▸ **SELECTED EXCERPT**
------------------------------------------------------------------------

What is Love and Rage?
 
 

-Today more than ever capitalism is the main cause of  burden in peoples' lives. The massive attack by the right on welfare, education, trade unions and living standards all over the world has further undermined the littlecontrol over our lives that we have. For those in employment, we do not only have to deal with longer and longer hours of work and lower and lower wages, but also having the time to spend with our relatives, friends and lovers reduced to the minimum for the sake of some one else's benefit. For those out of employment, we do not only have to put up with poverty but also being taunted as lazy or dole bludger by those who are too busy playing the game our rulers want them to play. Through its new push for "freedom", "productivity" and "efficiency", the new order of capital is destroying day by day social gains and rights that took us decades of struggle to achieve. And this is happening everywhere. The so called globalisation is recolonising the planet for capital with unprecedented speed and intensity, displacing people from their communal lands and traditional life styles, rolling back reforms, destroying the environment, propping up military repression, racism, sexism and ethnic cleansing.

-Love and Rage is a political forum and space for those who want to fight these attacks and become active. As such we conceive ourselves as a militant organisation who seeks the revolutionary transformation of society by means of the collective self-organisation of ordinary people in their struggle against all forms of oppression. We are active participants in a variety of social struggles and we have come to the conclusion that the real human needs can not be met unless there is a social revolution that smashes the oppressive social relations and institutions that keep people from exercising control over their own lives.

-The new society we fight for is one based on the principles of collective property of the means of production, social equality, the fullest participatory democracy and solidarity among people. This vision has nothing to do with the societies which once were known as the "actually existing socialism" such as Soviet Union, China or the Eastern block. We believe that these were a variation of state capitalism based on the power of the ruling bureaucracy of the communist parties. While we believe on the genuine popular basis of the Russian revolution of 1917 and others, we acknowledge that their degeneration into totalitarism was a consequence of the destruction of collective organisation of the working class by a new ruling class. This was the result of two set of factors. The "objective“  factors such as the political isolation of the revolutions, the little development of the productive forces, the human and material destruction generated by protracted civil war and the dismantling of the basis of grassroots support. And the "subjective" factors such as the mistaken politics of self-proclaimed revolutionary "leaderships" from day one -despite some of the progressive reforms implemented- and the lack of left alternative to them.

------------------------------------------------------------------------

▸ **DATA EXCERPTS**
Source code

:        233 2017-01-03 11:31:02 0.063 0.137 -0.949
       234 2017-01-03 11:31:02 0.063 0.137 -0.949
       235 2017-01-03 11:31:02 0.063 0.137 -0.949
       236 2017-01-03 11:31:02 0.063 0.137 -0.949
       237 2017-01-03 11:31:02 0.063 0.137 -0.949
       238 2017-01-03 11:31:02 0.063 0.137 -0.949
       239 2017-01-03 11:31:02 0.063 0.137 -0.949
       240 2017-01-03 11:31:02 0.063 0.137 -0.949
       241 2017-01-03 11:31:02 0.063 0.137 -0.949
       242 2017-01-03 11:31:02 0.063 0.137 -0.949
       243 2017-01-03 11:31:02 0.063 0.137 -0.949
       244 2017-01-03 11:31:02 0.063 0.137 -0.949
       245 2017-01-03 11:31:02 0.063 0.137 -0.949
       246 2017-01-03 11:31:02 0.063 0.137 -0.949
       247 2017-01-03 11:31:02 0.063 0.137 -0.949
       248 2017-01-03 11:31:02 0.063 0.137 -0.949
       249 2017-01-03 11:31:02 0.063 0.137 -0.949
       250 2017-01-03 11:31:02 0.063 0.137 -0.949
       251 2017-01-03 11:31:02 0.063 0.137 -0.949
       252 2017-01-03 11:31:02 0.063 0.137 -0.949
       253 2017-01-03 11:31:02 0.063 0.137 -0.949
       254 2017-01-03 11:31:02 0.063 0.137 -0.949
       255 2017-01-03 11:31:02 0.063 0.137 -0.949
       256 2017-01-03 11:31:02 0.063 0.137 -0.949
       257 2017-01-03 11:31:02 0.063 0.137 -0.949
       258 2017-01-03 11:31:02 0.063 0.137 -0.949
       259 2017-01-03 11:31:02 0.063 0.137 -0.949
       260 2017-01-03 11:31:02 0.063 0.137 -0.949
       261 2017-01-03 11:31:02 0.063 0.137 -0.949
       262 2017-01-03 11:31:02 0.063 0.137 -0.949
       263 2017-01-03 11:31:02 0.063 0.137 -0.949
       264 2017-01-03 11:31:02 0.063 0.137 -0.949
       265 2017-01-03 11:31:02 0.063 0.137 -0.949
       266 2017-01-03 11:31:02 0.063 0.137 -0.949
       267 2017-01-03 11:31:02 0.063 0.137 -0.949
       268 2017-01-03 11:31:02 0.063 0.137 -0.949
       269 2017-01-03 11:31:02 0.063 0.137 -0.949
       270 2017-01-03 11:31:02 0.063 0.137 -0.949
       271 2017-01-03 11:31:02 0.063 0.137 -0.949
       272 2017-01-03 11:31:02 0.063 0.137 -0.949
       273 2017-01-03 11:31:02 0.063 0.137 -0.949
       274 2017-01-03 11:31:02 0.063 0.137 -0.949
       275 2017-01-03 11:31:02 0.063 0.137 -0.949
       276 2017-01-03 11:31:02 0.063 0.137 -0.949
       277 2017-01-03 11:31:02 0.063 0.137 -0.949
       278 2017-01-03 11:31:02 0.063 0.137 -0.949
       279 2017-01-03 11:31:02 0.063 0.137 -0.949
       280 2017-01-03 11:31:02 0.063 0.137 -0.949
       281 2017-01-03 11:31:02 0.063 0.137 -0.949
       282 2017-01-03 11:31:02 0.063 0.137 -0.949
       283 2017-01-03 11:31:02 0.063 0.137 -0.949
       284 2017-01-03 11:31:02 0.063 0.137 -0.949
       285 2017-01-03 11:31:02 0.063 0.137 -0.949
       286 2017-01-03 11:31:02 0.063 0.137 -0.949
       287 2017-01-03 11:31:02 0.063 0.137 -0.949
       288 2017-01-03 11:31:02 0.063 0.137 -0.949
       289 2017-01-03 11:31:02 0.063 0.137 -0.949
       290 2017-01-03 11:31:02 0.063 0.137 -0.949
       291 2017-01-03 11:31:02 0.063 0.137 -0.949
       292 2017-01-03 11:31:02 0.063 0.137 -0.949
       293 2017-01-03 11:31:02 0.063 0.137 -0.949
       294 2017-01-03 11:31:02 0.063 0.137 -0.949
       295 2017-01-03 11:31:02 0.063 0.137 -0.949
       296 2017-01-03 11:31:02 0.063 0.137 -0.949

------------------------------------------------------------------------

▸ **INSTRUCTIONS**
A. Return the passage from the Love and Rage text, from "-Love and Rage" up to and including "their own lives.".
B. Decide whether each statement agrees with the Love and Rage text. Answer yes or no for each, and quote the words of the text that decide it.
(i) The text presents the societies once known as "actually existing socialism" as the model for the new society it fights for.
(ii) Love and Rage describes itself as a political forum and space.
(iii) Civil war is named among the "objective" factors.

▸ **TASK SOLUTIONS**
A.
-Love and Rage is a political forum and space for those who want to fight these attacks and become active. As such we conceive ourselves as a militant organisation who seeks the revolutionary transformation of society by means of the collective self-organisation of ordinary people in their struggle against all forms of oppression. We are active participants in a variety of social struggles and we have come to the conclusion that the real human needs can not be met unless there is a social revolution that smashes the oppressive social relations and institutions that keep people from exercising control over their own lives.

B.
(i) No: "This vision has nothing to do with the societies which once were known as the "actually existing socialism" such as Soviet Union, China or the Eastern block."
(ii) Yes: "Love and Rage is a political forum and space for those who want to fight these attacks and become active."
(iii) Yes: "the human and material destruction generated by protracted civil war"